Abstract:
In this study an alternative indirect Rapid Tooling process is proposed. It essentially consists of producing sand moulds by Additive Manufacturing (AM) processes followed by casting of tools in the moulds. Various features of this tool making method have been investigated.
A process chain for the proposed tool manufacturing method was conceptually developed. This process chain referred to as Rapid Casting for Tooling (RCT) is made up of five steps including Computer Aided Design (CAD) modeling, casting simulation, AM of moulds, metal casting and finishing operations. A validation stage is also provided to determine the suitability of the tool geometry and material for RCT. The theoretical assessment of the RCT process chain indicated that it has potential benefits such as short manufacturing time, low manufacturing cost and good quality of tools in terms of surface finish and dimensional accuracy.
Focusing on the step of AM of the sand moulds, the selection of available AM processes between the Laser Sintering (LS) using an EOSINT S 700 machine and Three Dimensional Printing using a Z-Corporation Spectrum 550 printer was addressed by means of the Analytic Hierarchy Process (AHP). The criteria considered at this stage were manufacturing time, manufacturing cost, surface finish and dimensional accuracy. LS was found to be the most suitable for RCT compared to Three Dimensional Printing. The overall preferences for these two alternatives were respectively calculated at 73% and 27%. LS was then used as the default AM process of sand moulds in the present research work.
A practical implementation of RCT to the manufacturing of foundry tooling used a case study provided by a local foundry. It consisted of the production of a sand casting pattern in cast iron for a high pressure moulding machine. The investigation confirmed the feasibility of RCT for producing foundry tools. In addition it demonstrated the crucial role of casting simulation in the prevention of casting defects and the prediction of tool properties. The challenges of RCT were found to be exogenous mainly related to workmanship.

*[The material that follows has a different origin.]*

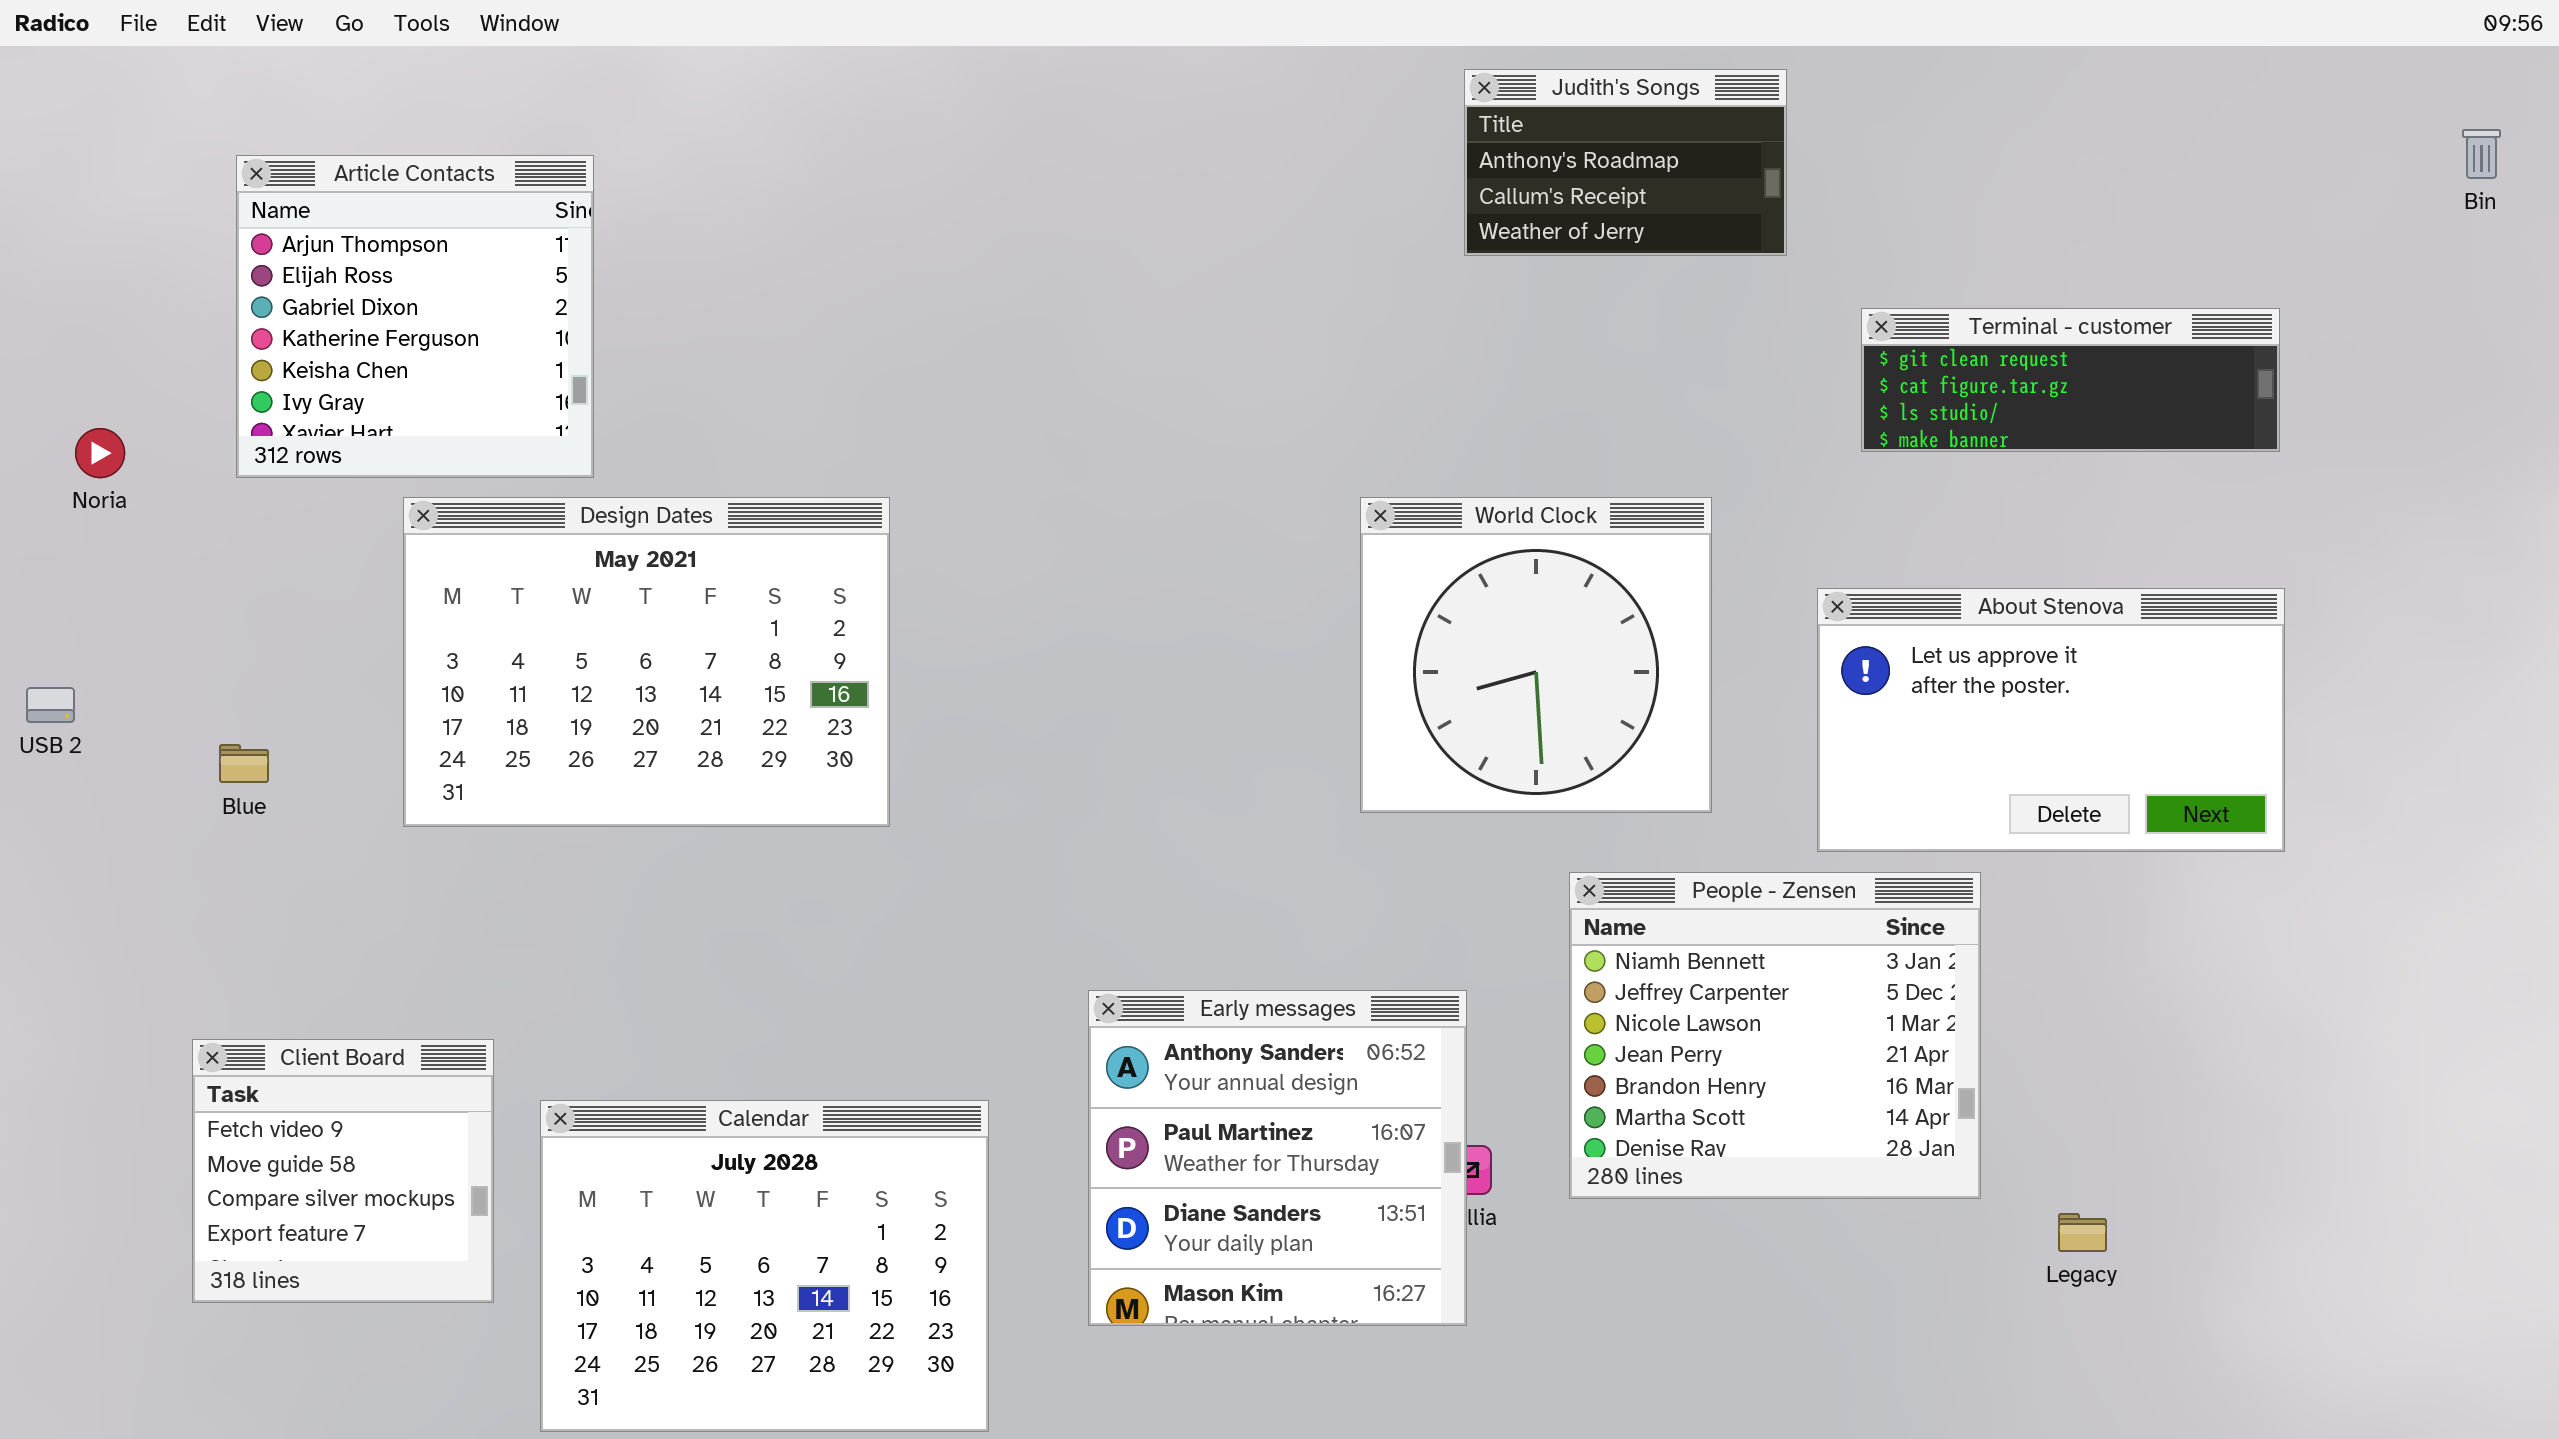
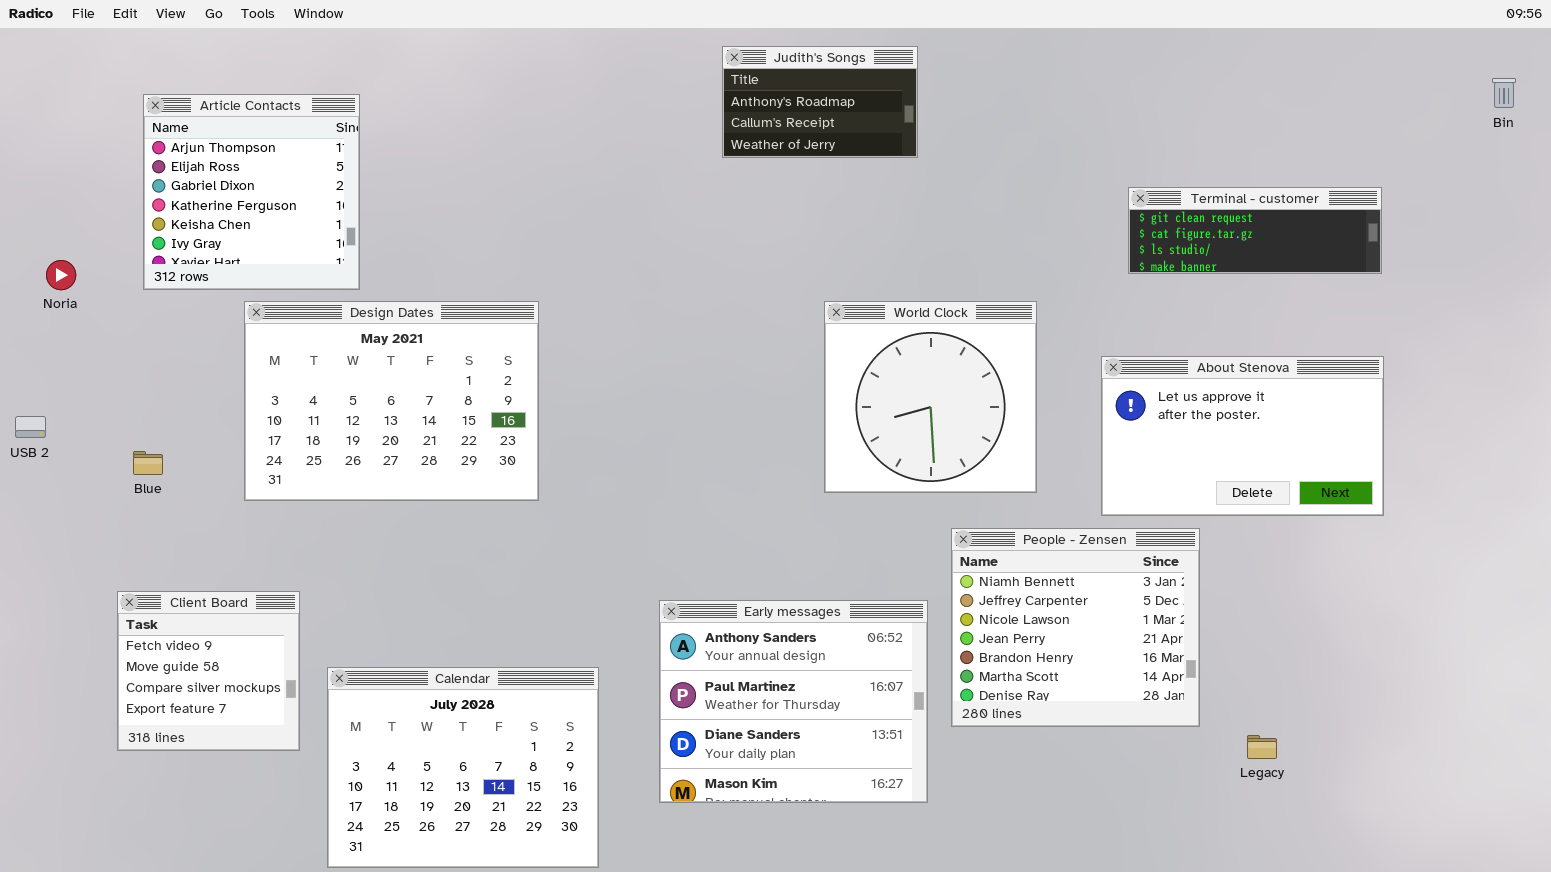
Judith's Songs: [1464,69,1787,256] -> [722,46,918,158], moved
Early messages: [1088,990,1467,1326] -> [659,600,928,803], resized
Client Board: [192,1039,494,1303] -> [117,591,300,751], moved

An assessment of RCT manufacturing time and cost was conducted using the case study above mentioned as well as an additional one dealing with the manufacturing of an aluminium die for the production of lost wax patterns. Durations and prices of RCT steps were carefully recorded and aggregated. The results indicated that the AM of moulds was the rate determining and cost driving step of RCT if procurement of technology was considered to be a sunk cost. Overall RCT was found to be faster but more expensive than machining and investment casting.
Modern surface analyses and scanning techniques were used to assess the quality of RCT tools in terms of surface finish and dimensional accuracy. The best surface finish obtained for the cast dies had Ra and Rz respectively equal to 3.23 μm and 11.38 μm. In terms of dimensional accuracy, 82% of cast die points coincided with die Computer Aided Design (CAD) data which is within the typical tolerances of sand cast products. The investigation also showed that mould coating contributed slightly to the improvement of the cast tool surface finish. Finally this study also found that the additive manufacturing of the sand mould was the chief factor responsible for the loss of dimensional accuracy. Because of the above, it was concluded that light machining will always be required to improve the surface finish and the dimensional accuracy of cast tools.
Durability was the last characteristic of RCT tools to be assessed. This property was empirically inferred from the mechanical properties and metallographic analysis of castings. Merit of durability figures of 0.048 to 0.152 were obtained for the cast tools. It was found that tools obtained from Direct Croning (DC) moulds have merit of durability figures three times higher than the tools produced from Z-Cast moulds thus a better resistance to abrasion wear of the former tools compared to the latter.